READING TEXT:
:::::

From Bill Shaikin in the Sunday Baseball section of the L.A. Times:

BILL SHAIKIN / ON BASEBALL

"Something Has to Give in Stalled Stadium Lease Negotiations Between Angels and Anaheim"

City's mayor has been successful in framing the debate on the deal in a way that it has halted the process, even though the City Council has voted to approve the framework of an agreement.

By Bill Shaikin
April 26, 2014, 5:41 p.m.

You're the mayor. A guy walks into City Hall and offers to spend half a billion bucks to revitalize property owned by the City, at no cost to the City. What do you say?

If you're Anaheim Mayor Tom Tait, you call it a taxpayer giveaway.

This is not a knock at Tait. This is a tip of the cap toward a mayor who has been so incredibly successful in framing the debate surrounding the Angels' stadium lease negotiations that the process has ground to a dead halt.

It has been six months since the Anaheim City Council voted to approve the framework of a deal designed to keep the Angels in town for the long term, and to determine how to cover the estimated $150 million needed to keep Angel Stadium up and running for the long term.

The Angels first asked the City for cash. The City, properly, said no.

So the two sides agreed the Angels would cover that $150 million and, in exchange, would lease the land surrounding the stadium the parking lots - for $1 per year. If the Angels successfully developed the land, they could make back that money, and maybe more.

In Anaheim, the mayor has one vote on the City Council. Tait was outvoted, 4-1, but he has publicly objected to proceeding with the deal ever since.

It is not so much that Tait is the voice of the opposition. It is that Tait is the only voice.

The other four members of the City Council have remained silent, apparently taking political cover behind Tait. Anaheim has an interim City Manager, on the job for two months. The City's lead negotiator, Charles Black, resigned last month.

Angels owner Arte Moreno has remained silent too. He and other Angels officials have declined requests to explain why the deal would be good for the team and for the City.

"That's because it's not a good deal for the people," Tait said.

Angels spokeswoman Marie Garvey said team executives would be happy to help sell the deal, if and when the City and the Angels finalize one.

"There is no deal," Garvey said. "For us to discuss deal points that have not been agreed upon is misleading and unfair to the public."

On Friday, the city is expected to release a long-awaited appraisal, with estimates as to what the fair market value of the site might be, with and without the Angels playing there. Previous City estimates have ranged from $30 million to $380 million.

:::::

DATA LINES:
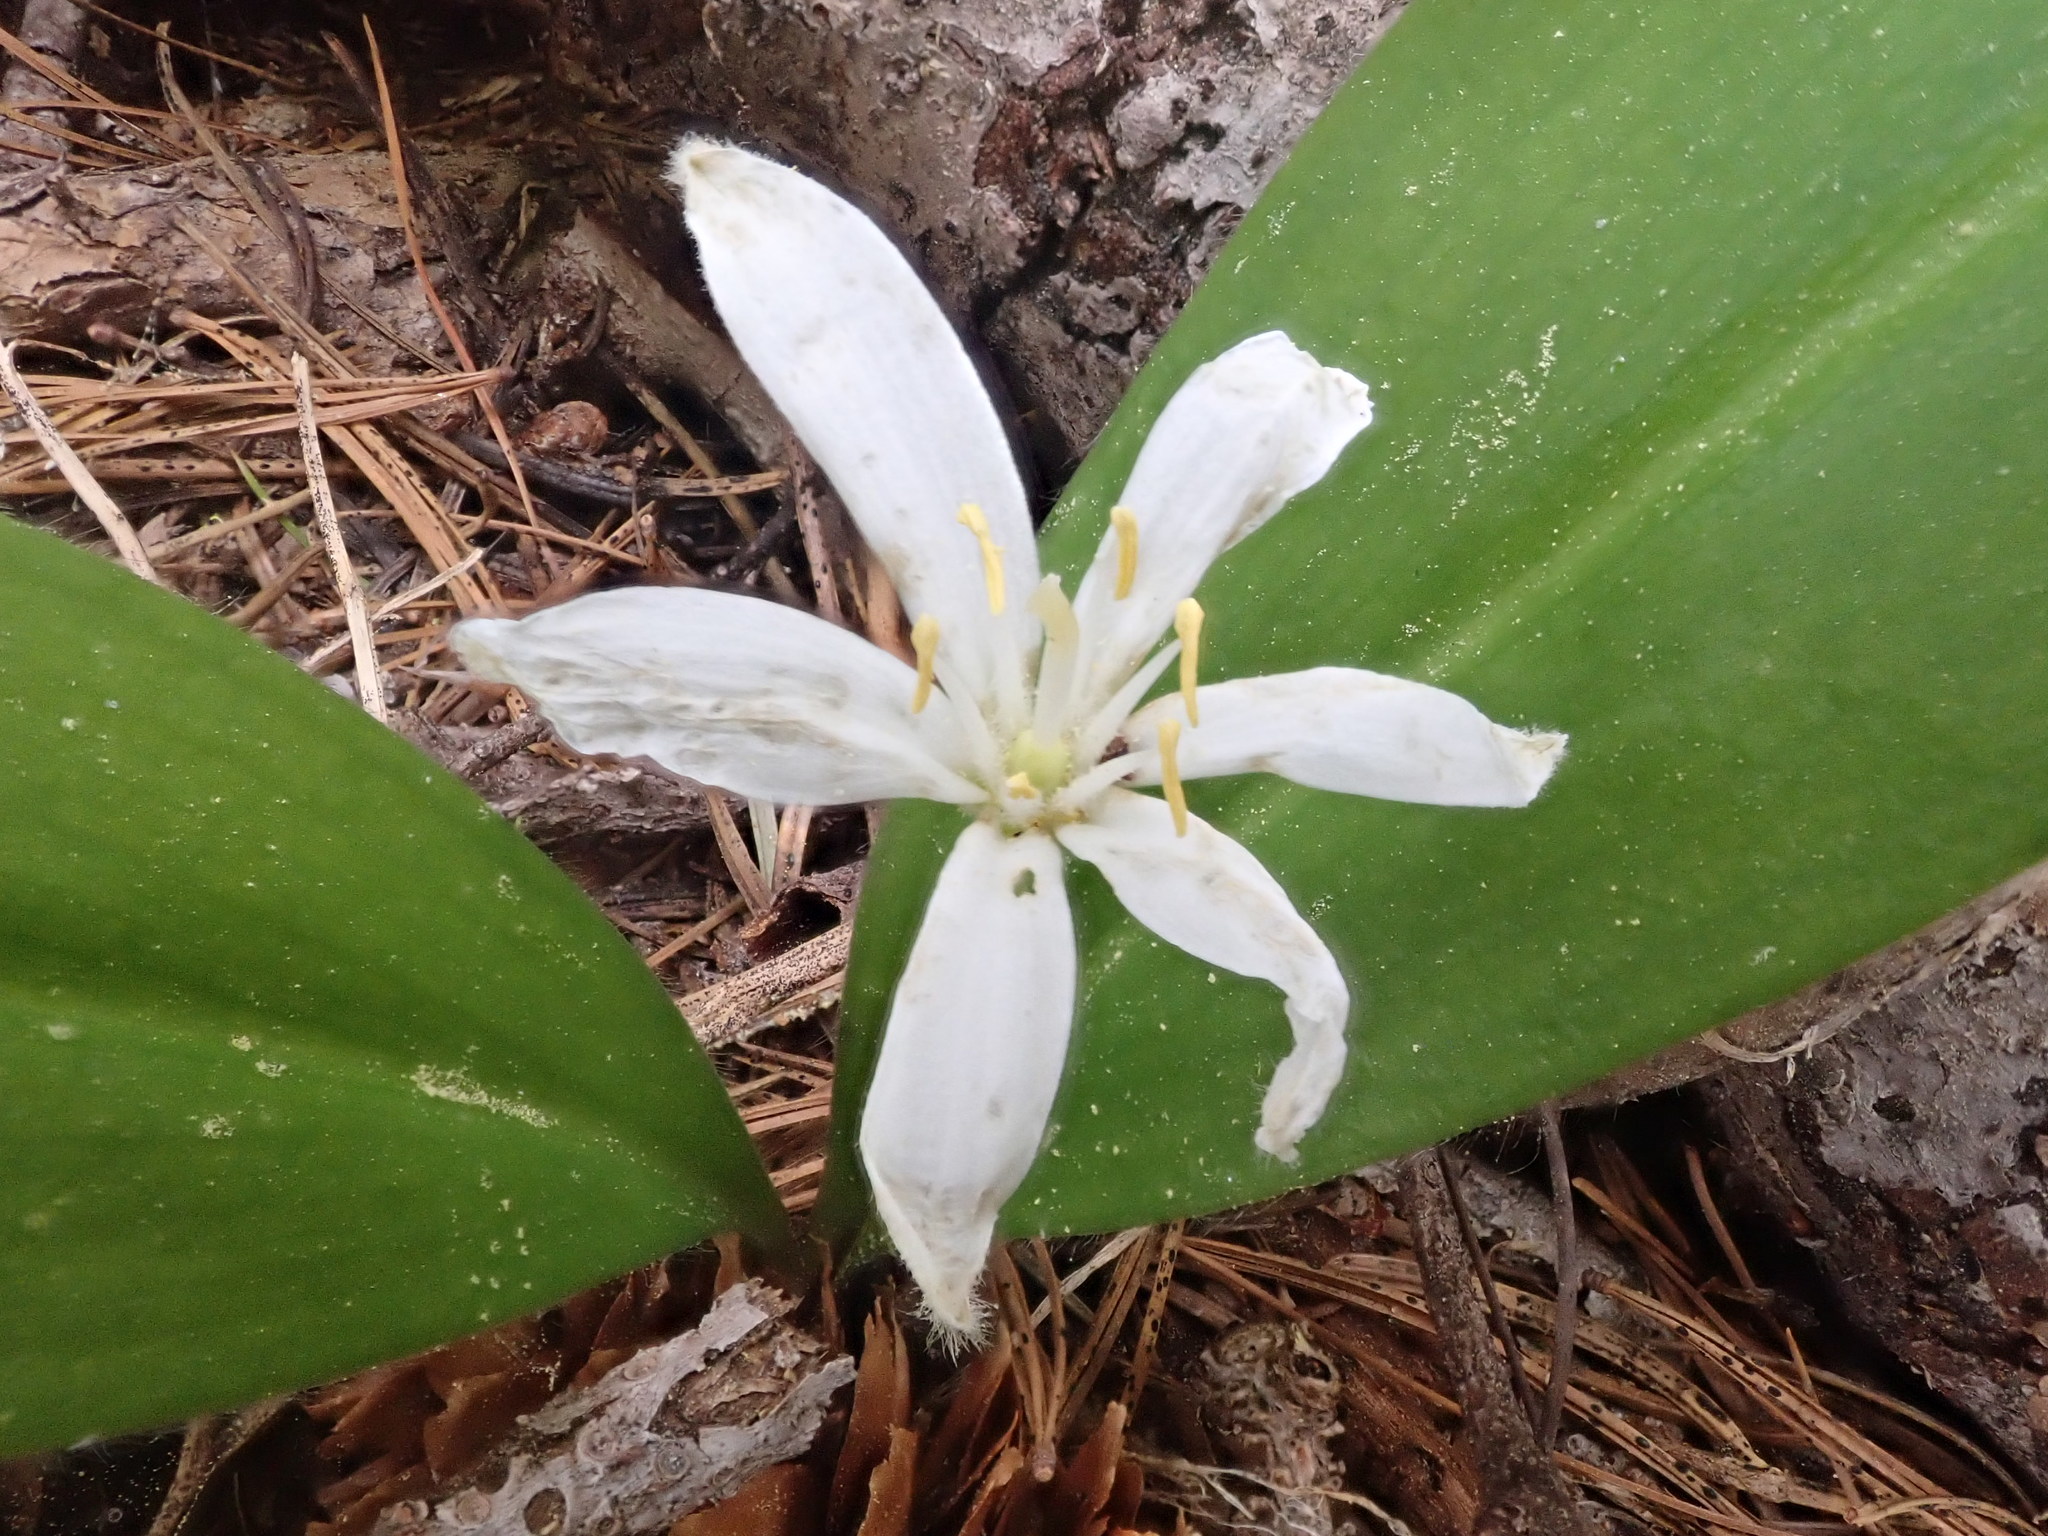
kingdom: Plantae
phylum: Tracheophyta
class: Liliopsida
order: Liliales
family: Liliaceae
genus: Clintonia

:::::

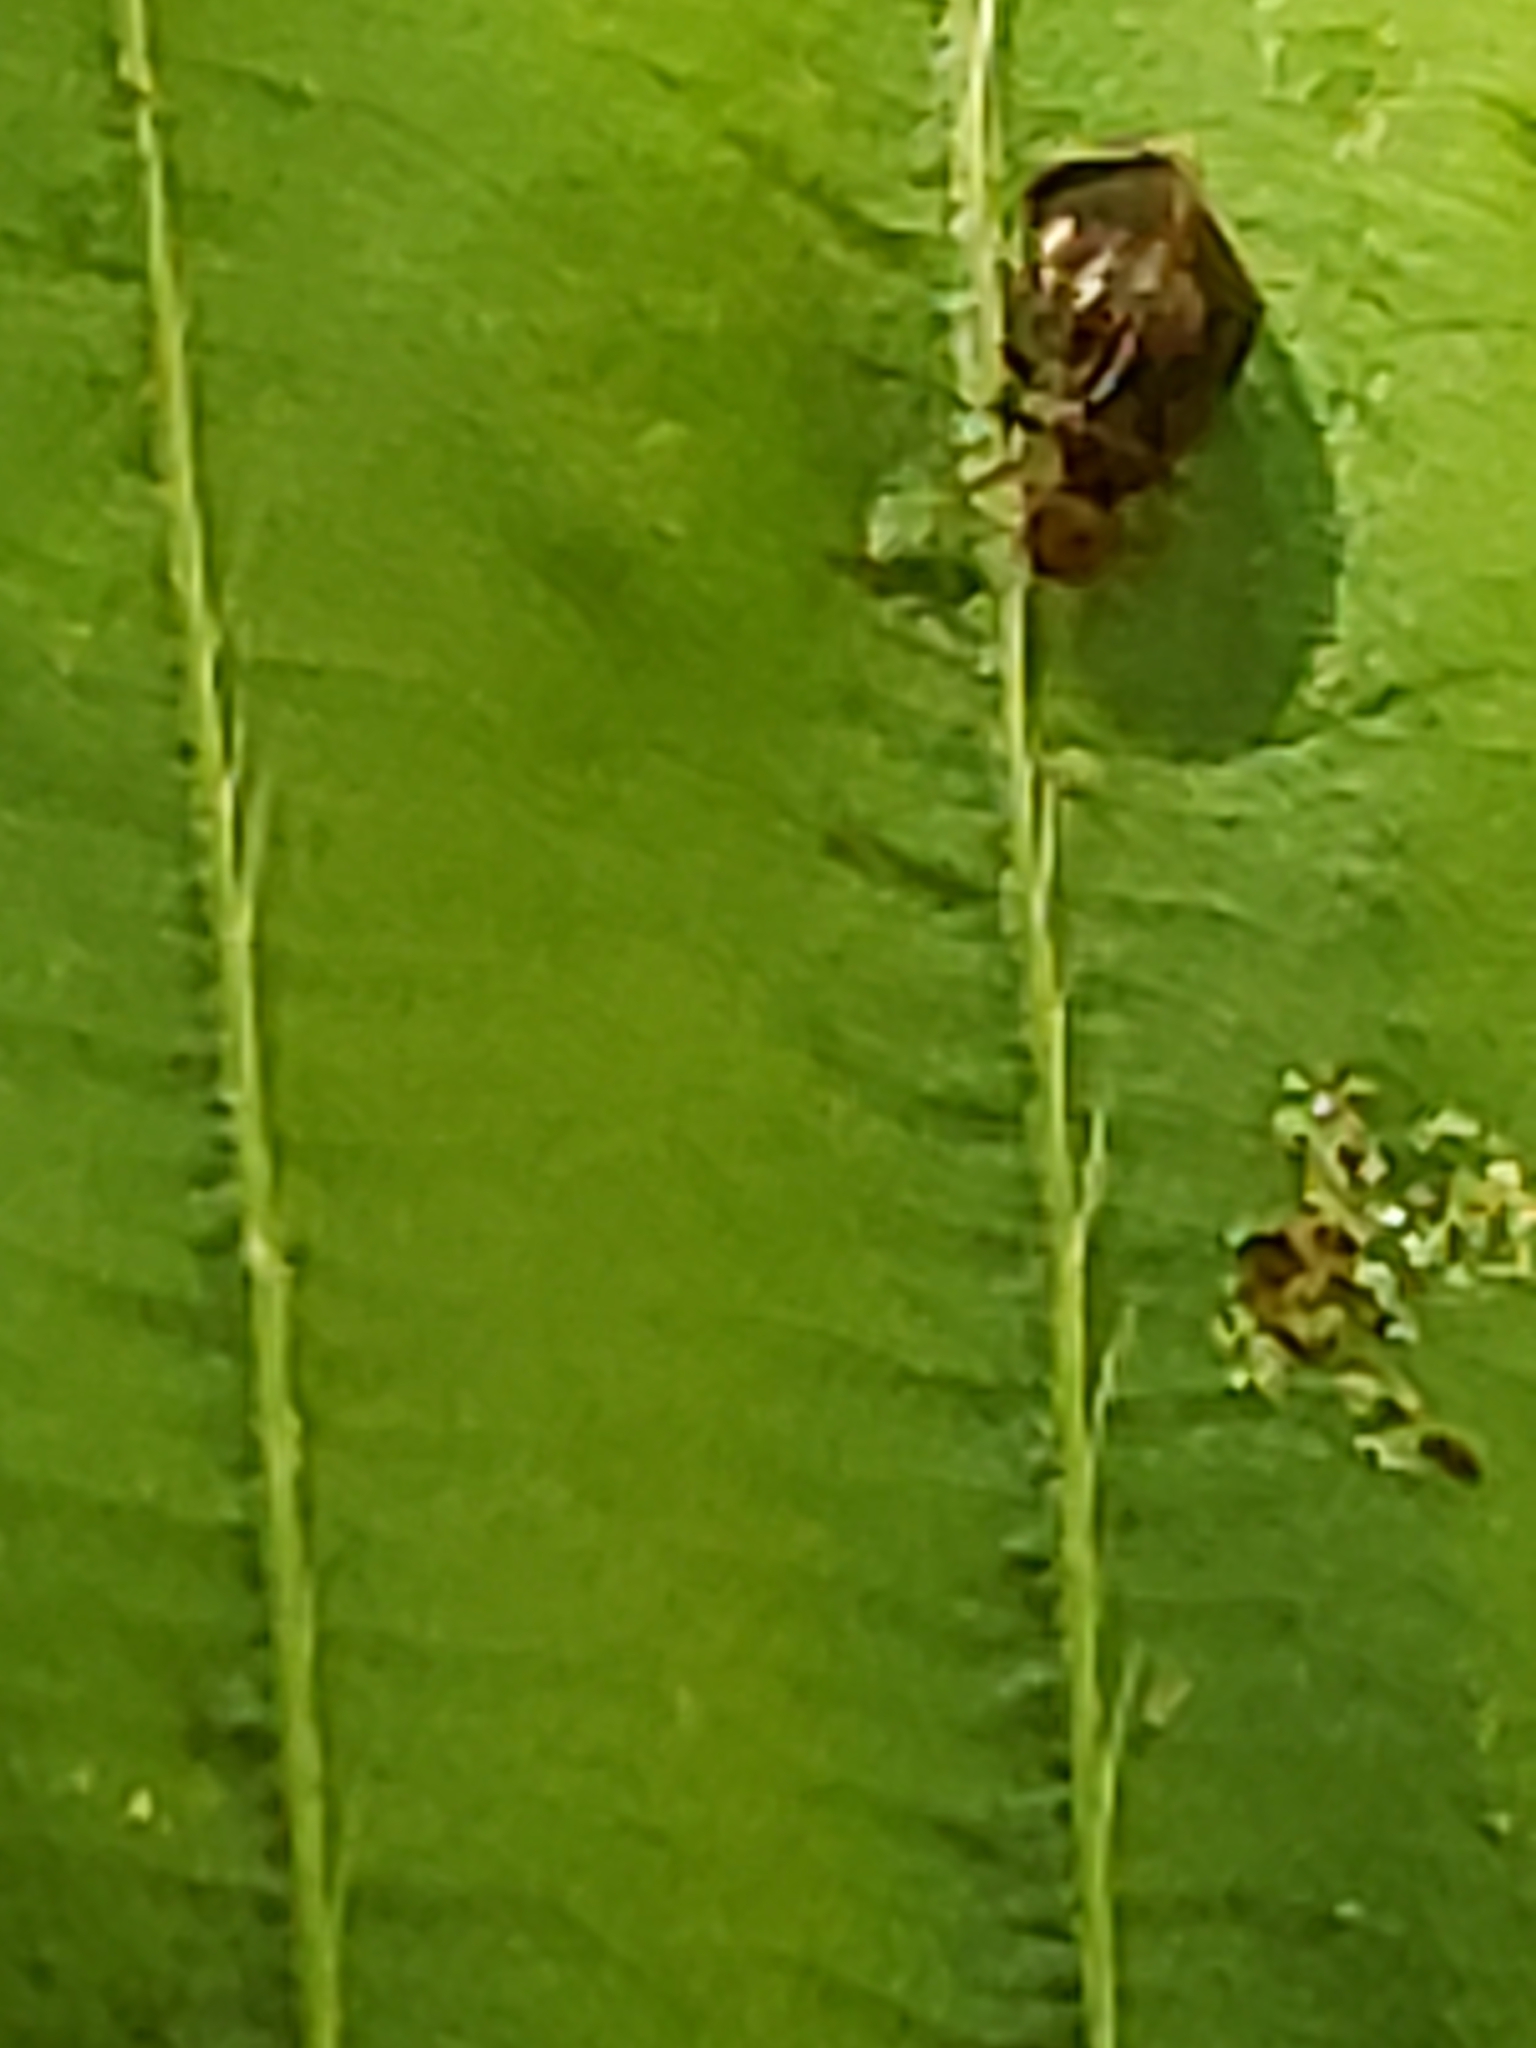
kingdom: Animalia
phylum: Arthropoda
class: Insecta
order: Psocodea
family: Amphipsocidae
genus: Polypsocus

:::::

PROBLEMS TO WORK ON:
• a. In the stadium lease article, recast the paragraph that begins "The other four members of the City Council" as a short bulleted list that keeps its main facts.
• b. Pick up the stadium lease article after its final sentence and carry it on for another paragraph or two.

ANSWERS TO EACH TASK:
• a.
- The other four City Council members have stayed silent, apparently taking political cover behind Tait.
- Anaheim has an interim City Manager who has been on the job for two months.
- Charles Black, the City's lead negotiator, resigned last month.

• b.
But the City does not need an appraisal to realize the land is worth much more without a baseball stadium, and without the parking it requires. If this is all about the best financial option for Tait and that would be an entirely honorable position, given that the revenue could go to police and fire services, youth sports, libraries and such then the City should let the Angels play out their lease and go elsewhere.

"It doesn't have to be the maximum best deal," Tait said. "There's a value you could put on having a hometown team."

Tait has framed the deal as a taxpayer giveaway because the potential land value, and return from development, might far exceed the $150 million cited as the Angels' contribution. Yet, if that land were so valuable, the City ought to have put up for bid the 45 acres, about a third of the land, that it can sell without the Angels having veto rights.

So long as the Angels play there, any significant development would require the construction of parking structures, to replace the spaces used for new buildings. That means, as the City has acknowledged, that the Angels are the most logical developer.

Two prominent developers, who reviewed the proposed Angels deal for The Times on condition of anonymity, estimated Moreno might spend $250 million to develop the site into something about as large as The Grove shopping and entertainment center in Los Angeles, about $150 million for construction, and about $100 million for parking structures. Moreno could take on a development partner, but that would be his responsibility.

And, given that Moreno would want money-making amenities as well as the required infrastructure improvements to stay at Angel Stadium, one major league owner estimated Moreno might put $200 million to $400 million into the ballpark, in all. The Dodgers' new owners have spent $150 million over the last two off-seasons on stadium upgrades.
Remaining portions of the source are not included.